The part that is insanely ridiculous to me is the idea that cell phones will help women reduce their time spent on household labor. Technology, especially household technologies–vacuums etc–have a history of creating MORE work, more unpaid labor, and upping the expectations. Cell phones haven’t freed anyone from work, instead they’ve created more! For example, going to the grocery store is a chore but sometimes it’s a fun break from everyone at home. I didn’t realize how great going to the store was until I had kids. Going to the store, while definitely household/unpaid labor, gets me out of the house and my partner has to take over with bath, bed, clean up, laundry etc. Since we don’t have a car, the store trips take awhile and the walk to the store is the best part. The cell phone however extends the family into this “break”–they can text with list, call if things can’t be found, call if someone gets upset…etc. Or, while shopping I could get an important email that needs a quick response. It goes on and on–the main point is that cell phones don’t reduce work for anyone so it’s pretty disingenuous for Gates to make this “suggestion”. More to the point, she found a global market to tap into for tech products. And, women, especially mothers, use cell phones and social media more than most other groups.

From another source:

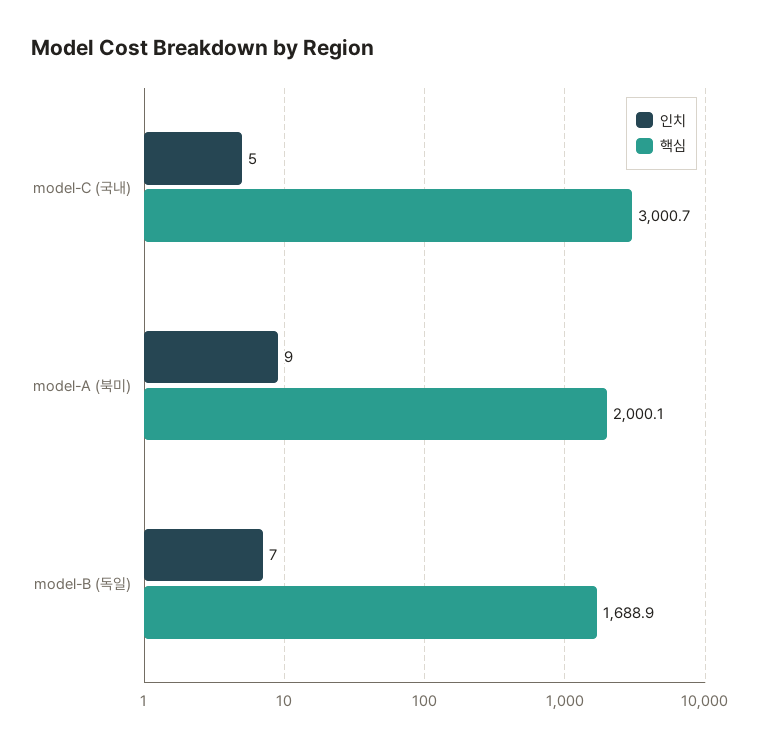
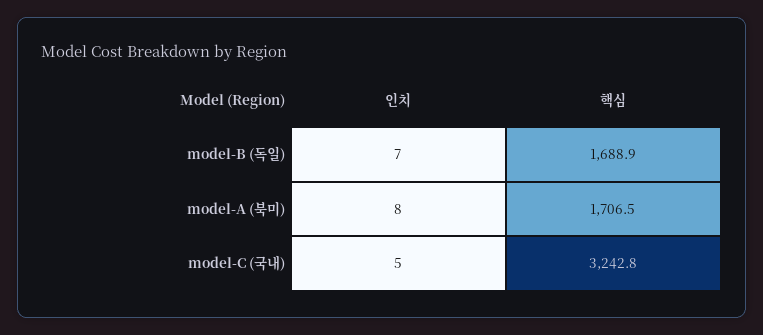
핵심, model-C (국내): 3000.7 -> 3242.8
인치, model-A (북미): 9 -> 8
핵심, model-A (북미): 2000.1 -> 1706.5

Other articles of interest: this article on gender inequality and retirement savings; this article title “The Life of the American Worker in 1915” looks at work 100 years ago (I haven’t read it yet); and the article about women staying in bad relationships because of high rental market (which is discussed in Chapter 4–the increasing costs of renting–and will be on test even though we didn’t discuss in class).
Great discussion tonight, as always!